Philippe Houvion, recordman du monde à la perche en 1980 avec un saut à 5,77m devenu professeur de golf au Paris Country Club, est bien placé pour évoquer les yips qui peuvent encombrer les gestes de ses élèves.
«C’est difficile pour moi d’imaginer que Steve Hooker puisse être victime de yips à la perche, sourit-il. Dans la perche, je n’ai jamais vu ça. Mais je peux comprendre ce qu’il lui arrive. Hooker n’a jamais été un très grand technicien contrairement à Lavillenie. Son “style” est très physique, c’est-à-dire qu’il rentre vraiment dans le perchoir avec toute sa puissance. Un an après Pékin, on l’avait vu devenir champion du monde alors qu’il était blessé. Il force beaucoup et la perche laisse énormément de douleurs car dans l’absolu, les perchistes ratent deux sauts sur trois avec souvent des conséquences physiques aussi petites soient-elles. A un moment donné, son corps et surtout sa tête ont peut-être dit non. La perche est un sport d’engagement total. Si vous laissez la perche de côté parce qu’elle vous fait peur, il y a des risques pour que vous ne resautiez plus jamais.»
Pendant son adolescence, Steve Hooker avait été victime d’un grave accident. Lors d’un saut, la perche lui avait échappé et était venue se planter au niveau de ses parties génitales. Le traumatisme moral fut le plus long à guérir. La peur était soudain devenue la compagne de ses entraînements, mais aussi de ses nuits parfois interrompues par des crises de larmes. «Je suis allé voir un psychologue du sport et les choses se sont arrangées, m’avait-il quand je l’avais rencontré à Melbourne, où il est né, en 2009. J’ai appris à visualiser mes sauts grâce à une méthode inspirée de l’hypnose.»

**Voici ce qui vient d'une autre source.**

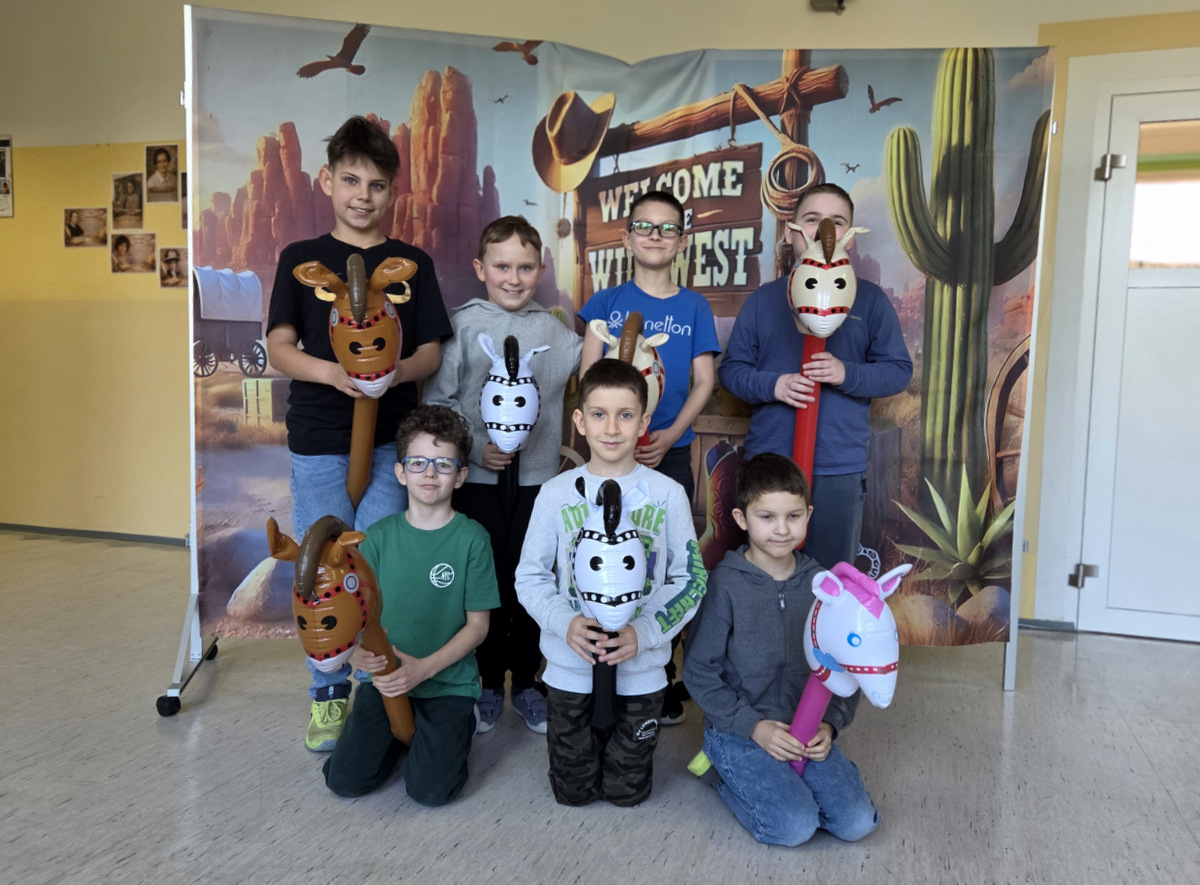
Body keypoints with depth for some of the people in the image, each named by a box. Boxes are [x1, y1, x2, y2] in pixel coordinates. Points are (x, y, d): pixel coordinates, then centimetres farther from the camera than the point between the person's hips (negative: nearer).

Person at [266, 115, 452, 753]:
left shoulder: (412, 264, 8)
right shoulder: (301, 259, 7)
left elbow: (431, 352, 3)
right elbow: (279, 347, -1)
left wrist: (394, 372, -19)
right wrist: (332, 372, -22)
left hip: (390, 441, 0)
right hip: (318, 442, 0)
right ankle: (328, 693, 22)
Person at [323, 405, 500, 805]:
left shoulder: (472, 538, -8)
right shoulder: (380, 536, 0)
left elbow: (477, 625, -6)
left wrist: (424, 668, -18)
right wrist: (359, 652, -20)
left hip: (448, 682, -2)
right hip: (384, 679, 3)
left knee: (430, 789, -16)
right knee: (345, 780, -8)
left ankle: (457, 726, 15)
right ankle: (401, 732, 21)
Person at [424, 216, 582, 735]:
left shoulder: (553, 330, 6)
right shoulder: (464, 324, -1)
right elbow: (437, 400, -3)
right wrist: (475, 447, -13)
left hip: (537, 476, 2)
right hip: (477, 476, -1)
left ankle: (526, 684, 26)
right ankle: (489, 684, 25)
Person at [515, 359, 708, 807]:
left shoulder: (666, 493, -6)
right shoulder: (557, 493, -5)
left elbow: (691, 579, -3)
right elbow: (530, 576, -1)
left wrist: (643, 632, -17)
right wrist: (565, 622, -19)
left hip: (641, 668, 0)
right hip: (570, 665, 1)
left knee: (626, 791, 12)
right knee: (573, 790, 12)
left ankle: (626, 735, 40)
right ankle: (587, 734, 40)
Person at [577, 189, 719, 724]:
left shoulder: (694, 308, 8)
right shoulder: (606, 303, 6)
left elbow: (703, 382, 3)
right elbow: (589, 376, 0)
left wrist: (669, 435, -13)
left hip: (669, 455, 1)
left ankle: (663, 686, 19)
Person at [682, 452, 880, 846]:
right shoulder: (725, 585, -13)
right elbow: (698, 672, -10)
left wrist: (830, 724, -8)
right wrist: (754, 726, -15)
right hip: (738, 731, -4)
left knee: (857, 822, -10)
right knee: (795, 826, -19)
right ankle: (720, 770, 6)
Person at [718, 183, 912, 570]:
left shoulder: (870, 299, 5)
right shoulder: (763, 299, 7)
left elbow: (899, 370, 3)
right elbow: (730, 368, 5)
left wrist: (847, 374, -16)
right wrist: (773, 385, -15)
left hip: (840, 469, 0)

Comme un accident de voiture
Philippe Houvion se souvient aussi d’un saut pendant lequel sa perche s’était brisée et des mois qu’il lui avait fallu pour pouvoir retrouver son assurance. «C’est tout simplement comme un accident de voiture, résume-t-il. Plus vous tardez à reprendre le volant, plus la crainte s’installe. Mais il faut respecter cette peur en essayant d’en discuter avec son entourage. A mon époque, il n’y avait pas d’entraîneur mental. Mon coach, qui était mon père (NDLR: Maurice Houvion, grand entraîneur), était tout à la fois. Et je me souviens qu’il évoquait le terme de “péperche” pour évoquer ces moments où on ne peut plus assumer que des petits sauts.»

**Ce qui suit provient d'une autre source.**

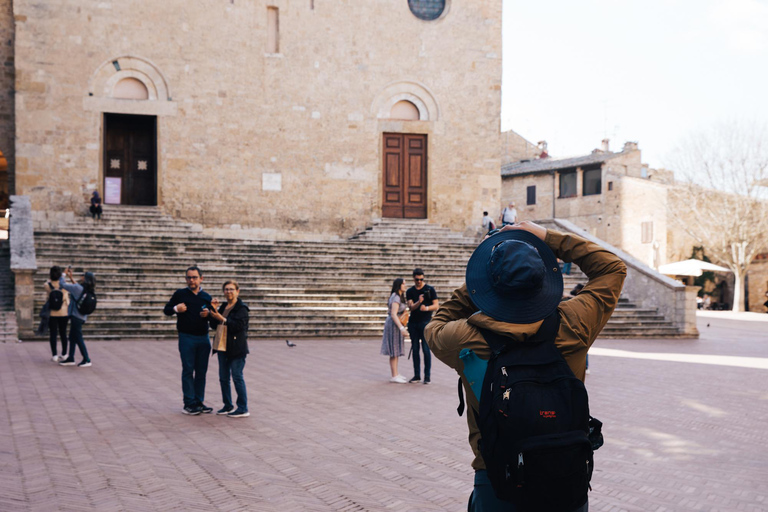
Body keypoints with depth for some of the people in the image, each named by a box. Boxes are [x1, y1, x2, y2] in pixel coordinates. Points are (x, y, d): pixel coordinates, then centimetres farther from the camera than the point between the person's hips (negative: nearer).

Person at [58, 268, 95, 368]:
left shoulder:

Mercredi 8 août, lors de la qualification de la perche à Londres, Steve Hooker a gagné son billet pour la finale comme Renaud Lavillenie. Peut-il garder son titre olympique aux dépens du Français? «Quelques jours avant de gagner ma sélection pour les Jeux olympiques de Moscou, mon père avait agi de la sorte avec moi, se souvient Philippe Houvion. Sur un tableau, il avait mis la Une de L’Equipe occupée par Thierry Vigneron qui venait de battre le record du monde. A côté, il avait découpé la phrase qui me concernait où il était écrit que je n’avais pas franchi 5,40m. Cela m’avait piqué au vif et j’avais battu le record du monde à 10 jours des Jeux. Parfois, il suffit de pas grand-chose pour se retrouver complètement lors d’une grande occasion.»